From a compatibility view V1000 did well in my selection. There were only two total losses, one being Motoracer 2, where I couldn't get over incorrect VRAM amount error. Second is Unreal failing under d3d with infamous "oversized texture without mipmaps" error and I could not get OpenGL renderer to perform texturing. Falcon 4.0 does not recognize Vérité as 3D accelerator, but after disabling the limitation via registry it runs just fine. Then there were tests which I at first could not complete because of my V1000L-P instability: Revshogo and Viper Racing. Granted, there were many lock ups in more games, but eventually I finished them properly. Only after Creative 6240 testing I saw V1000 operating reliably. Perhaps my Total3D has hardware issues. To see how good games look head to the V1000 gallery. As for image quality only big troubles were seen in Shogo and Thief, both games suffer from lightmap z-fighting. I am sure the compatibility skydived since 1999, but longevity of first Vérité is respectable. Just don't expect 640x480 gaming.

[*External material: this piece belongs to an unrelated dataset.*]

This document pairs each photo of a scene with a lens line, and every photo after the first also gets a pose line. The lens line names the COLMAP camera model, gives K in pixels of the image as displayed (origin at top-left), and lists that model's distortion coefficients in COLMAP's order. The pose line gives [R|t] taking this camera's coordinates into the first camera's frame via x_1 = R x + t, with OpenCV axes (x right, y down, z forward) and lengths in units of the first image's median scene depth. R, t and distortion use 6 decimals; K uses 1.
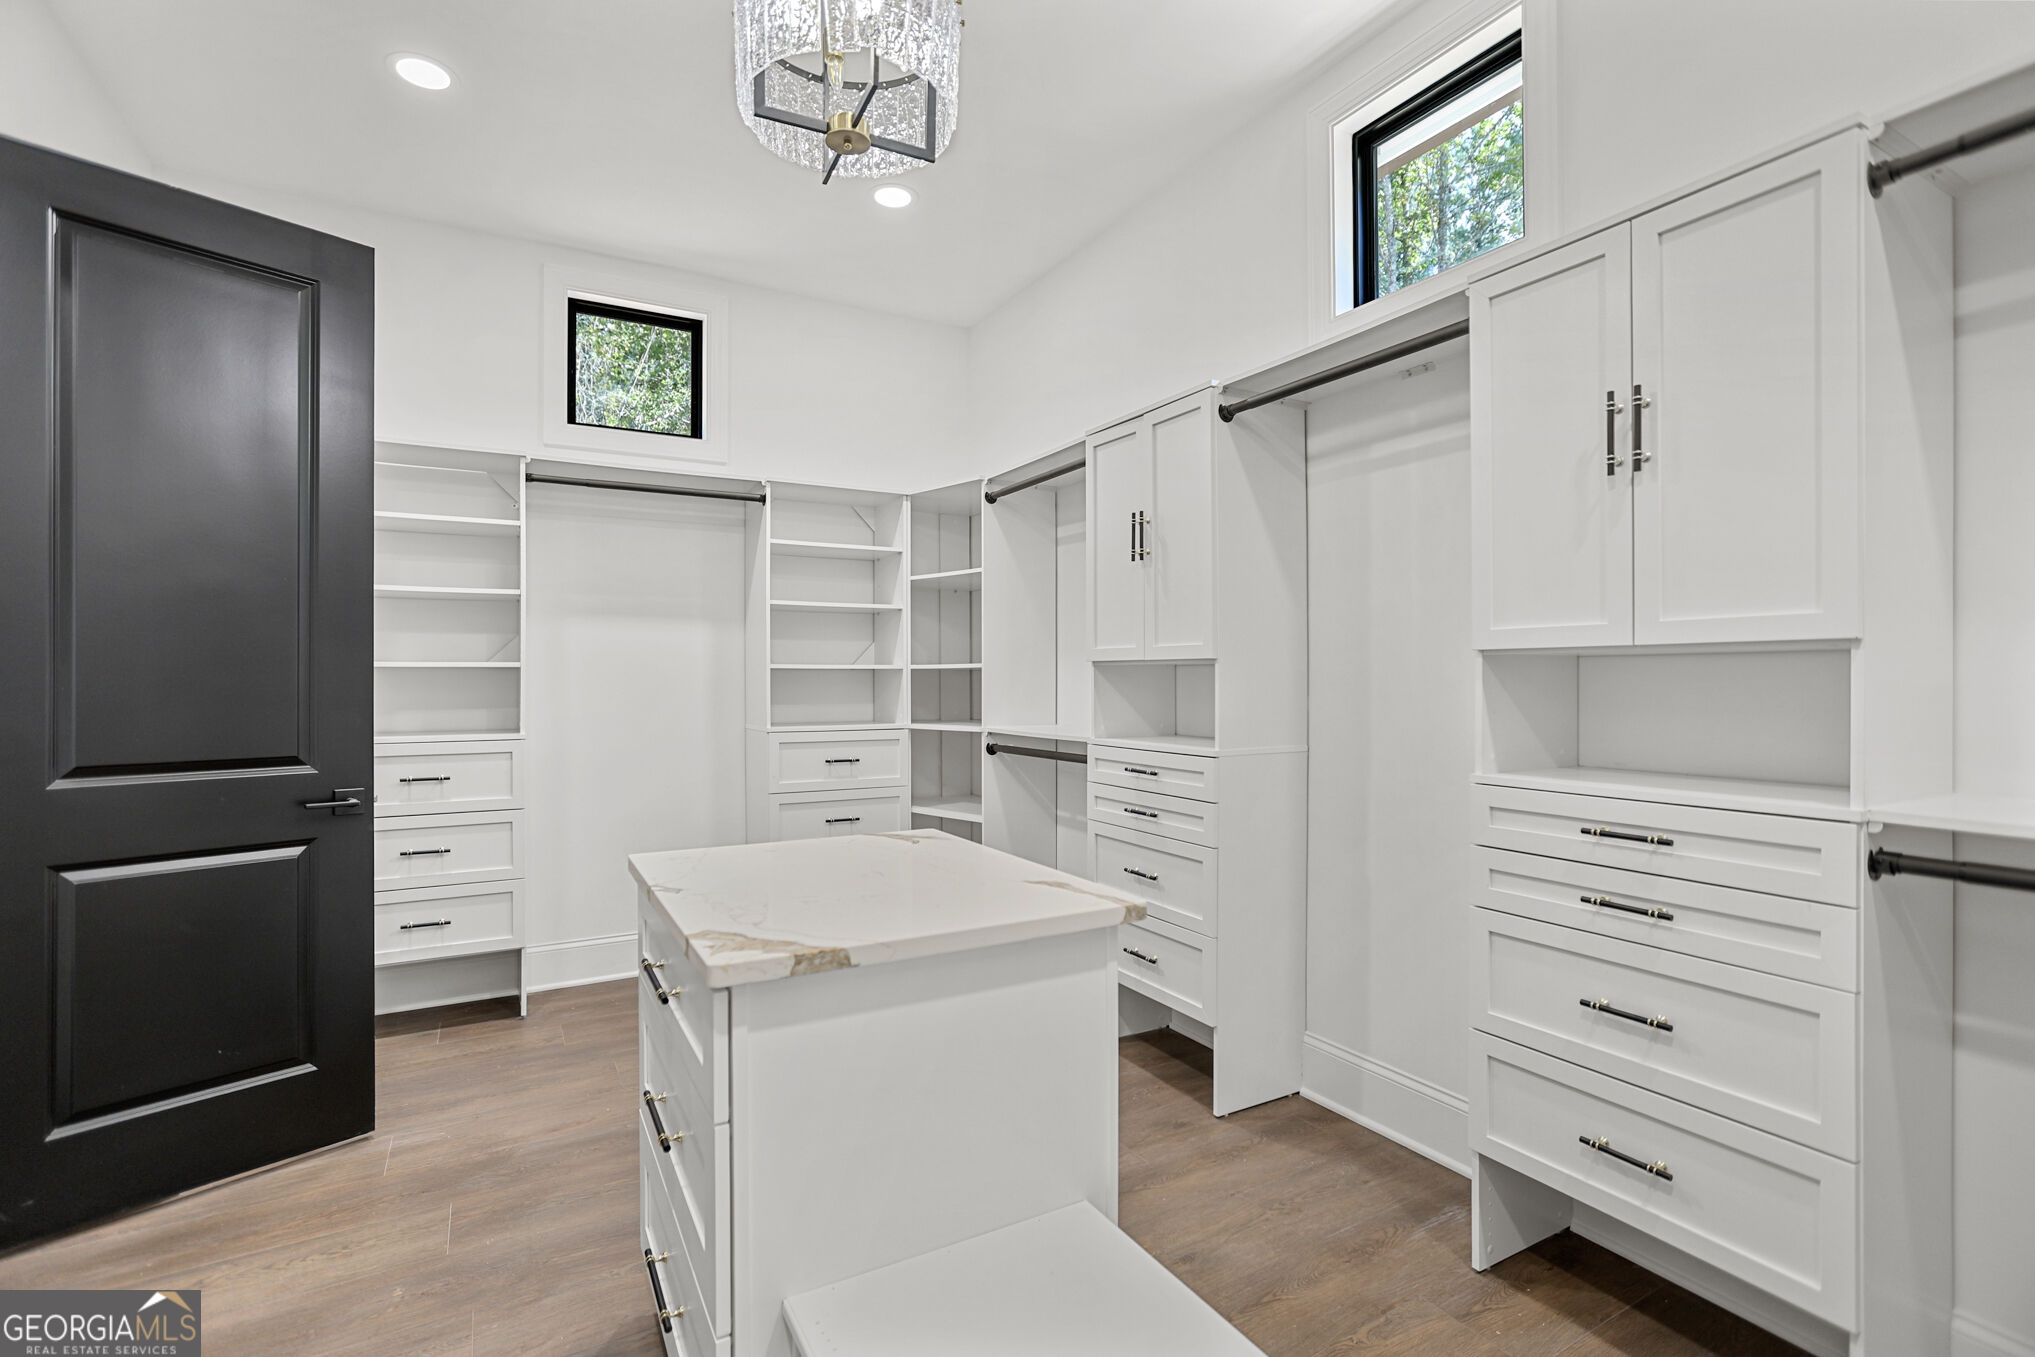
lens RADIAL K [[929.9, 0, 1011.1], [0, 929.9, 677.4], [0, 0, 1]] dist [-0.025224, 0.002300]
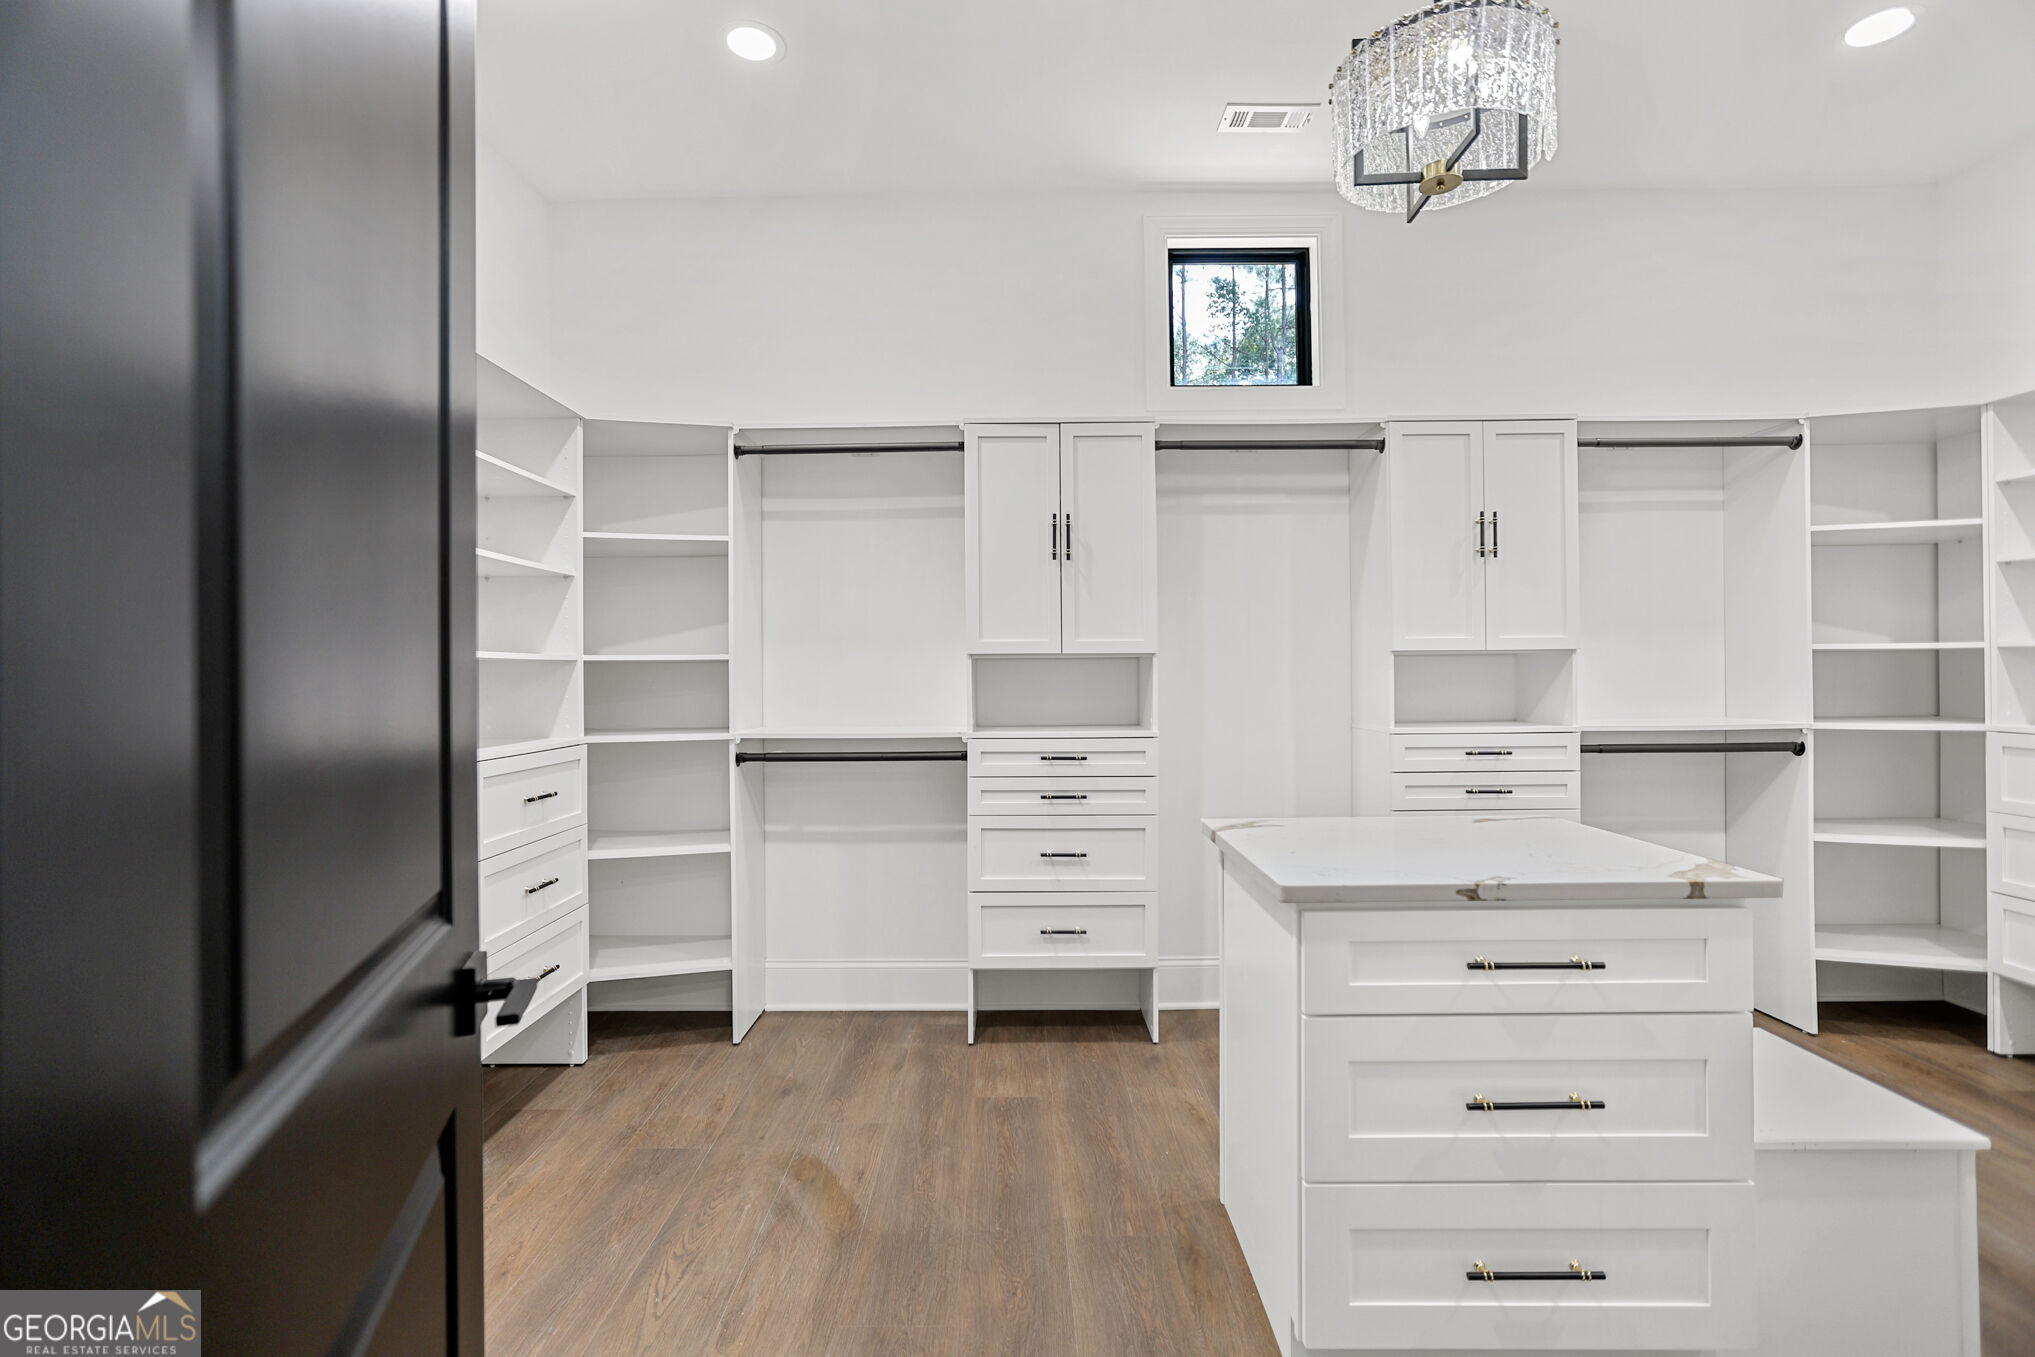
lens RADIAL K [[929.9, 0, 1008.4], [0, 929.9, 669.9], [0, 0, 1]] dist [-0.025224, 0.002300]
pose [[0.496809, 0.003604, 0.867852, -0.786846], [0.005724, 0.999956, -0.007429, 0.007815], [-0.867841, 0.008658, 0.496767, 0.506956]]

CGL compatibility seems to be question of single library, but executables for 3D Blaster are checking for Creative brand. The CT6240 or faster 6260 are the easiest way into CGL titles. There is an OpenGL ICD for Vérité 2 which is at once unsupported beta V1000 ICD. And it works with more than Quake engine, although it still fails in many games like Return Fire 2, Starsiege for example works with minor glitches. Watching reasonably rendered Quake 3 on V1000 makes me appreciate the driver effort behind it.

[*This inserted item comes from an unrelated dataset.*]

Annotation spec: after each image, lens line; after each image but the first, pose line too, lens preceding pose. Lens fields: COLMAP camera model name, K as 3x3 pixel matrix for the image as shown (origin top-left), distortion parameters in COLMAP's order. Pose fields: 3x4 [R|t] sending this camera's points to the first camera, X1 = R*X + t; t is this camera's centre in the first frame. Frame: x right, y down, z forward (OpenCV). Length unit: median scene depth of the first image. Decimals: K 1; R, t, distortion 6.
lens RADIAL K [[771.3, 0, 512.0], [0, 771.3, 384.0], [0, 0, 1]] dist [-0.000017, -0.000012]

Click for 32 bit depth screenshot.


Rendition was tuning bios of V1000 for quite some time. Update may provide significant improvements, for all my tests was used latest 2.105 version via TSR loader. For all the other games V1000 produced usually admirably high image quality. It is Speedy3D/RRedline games that are offering an interesting alternative. First GLQuake performs better with ICD than gold minigl, but it is still not even half of speed of VQuake. The Vérité port is heavily optimized and does not use all features of the chip, leaving more work for the CPU. Even Quake 2 has Vérité port, albeit beta. Same situation repeats here, Proprietary renderer with single pass monochrome lighting and maxed out antialiasing runs way faster than OpenGL two pass colored lighting.

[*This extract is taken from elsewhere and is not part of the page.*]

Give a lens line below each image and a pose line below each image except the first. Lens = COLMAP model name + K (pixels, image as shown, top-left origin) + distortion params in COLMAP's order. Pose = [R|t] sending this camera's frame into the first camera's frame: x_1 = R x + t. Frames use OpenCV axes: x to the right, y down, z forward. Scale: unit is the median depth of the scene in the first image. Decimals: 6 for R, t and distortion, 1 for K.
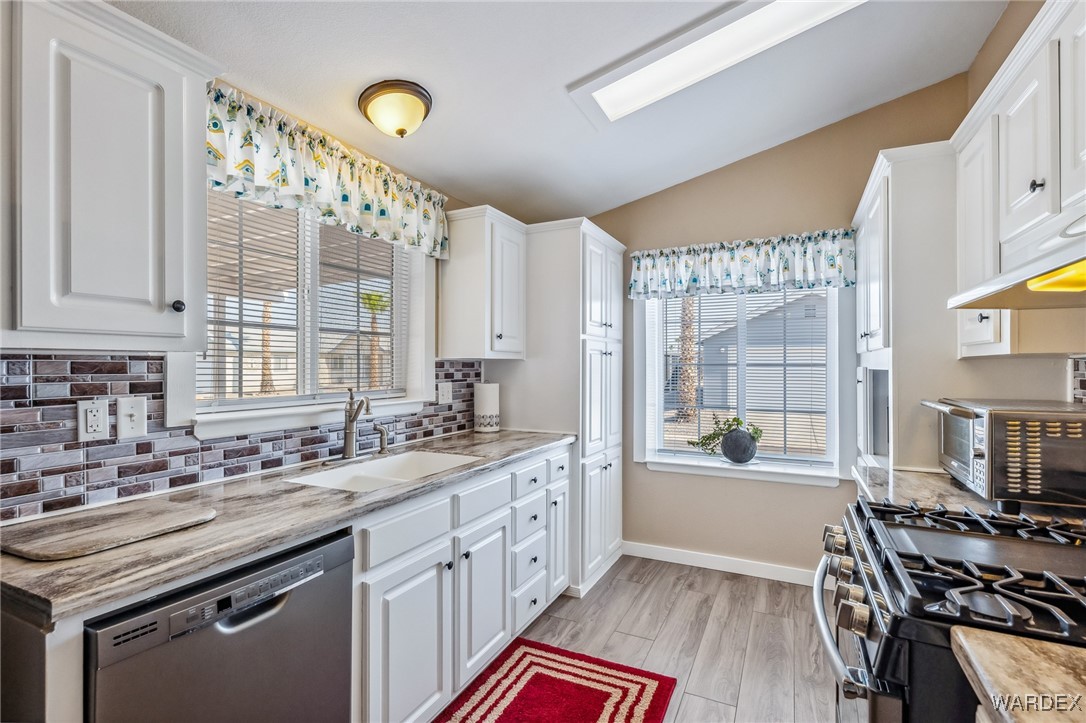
lens RADIAL K [[513.2, 0, 541.8], [0, 513.2, 364.8], [0, 0, 1]] dist [-0.002110, -0.000522]
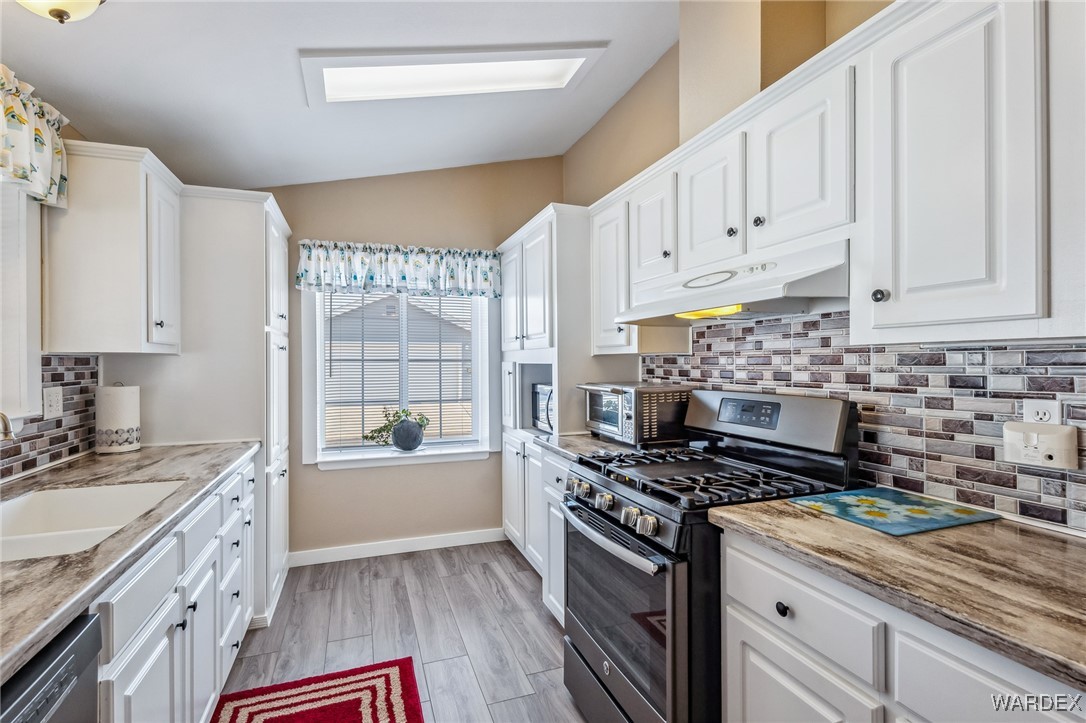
lens RADIAL K [[508.3, 0, 543.0], [0, 508.3, 361.5], [0, 0, 1]] dist [0.001378, 0.000220]
pose [[0.686652, -0.004501, 0.726972, -0.238802], [0.002856, 0.999990, 0.003493, -0.000213], [-0.726981, -0.000322, 0.686658, 0.061777]]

Canopus Total3D fall short of average framerates of Virge /GX2 by 7% and the gap widens at minimal framerates. However, since V1000 provides higher precision rendering with all features old games could demand, I still consider this card a bit more powerful hardware. I guess most of people don't want to see a comparison with some stinky Virge, but Voodoo. Just in numbers: at 640x480 I calculated this V1000L-P to be 46% of Voodoo performance overall, were OpenGL Quake games are significantly lower at 33% however VQuakes are running at 75%-95% of Voodoo. Old V1000E is trailing behind V1000L-P by 10-15%. It is obvious why Vérité had to be a budget solution. There isn't enough fillrate for 640x480, but the saving grace is good scaling with lowered resolutions.

Losing ground

Too bad for Rendition they could not get the chip out earlier in the year, they could gain more mindshare. V1000 halo went away quickly after Voodoo fame arise, but that is pretty much only bad thing I could say. Well except the potential instability, developers did not like dealing with DMA transfers either. Everyone fell prey to the blazing speed of 3dfx, but only Vérité competed with it in features, image quality and compatibility. For roughly half the price of Voodoo Vérité offered 2D, full triangle setup, a fair number of Rendition ports with special features like edge antialiasing at reasonable speed. There could have been even more if Rendition had own API for Windows 95 ready before 1997. V1000 beats all other pre-Voodoo value accelerators hands down, even if possibilities of it's RISC core might not have been fully exploited. V1000 lost ambitions too quickly to push developers away from classic rendering concepts. Nevertheless Vérité was a great choice for gamers on a tight budget, with slower CPUs, who wanted to experience full featured 3D acceleration, but not necessarily at high resolutions.
One year later Rendition released much improved second Vérité.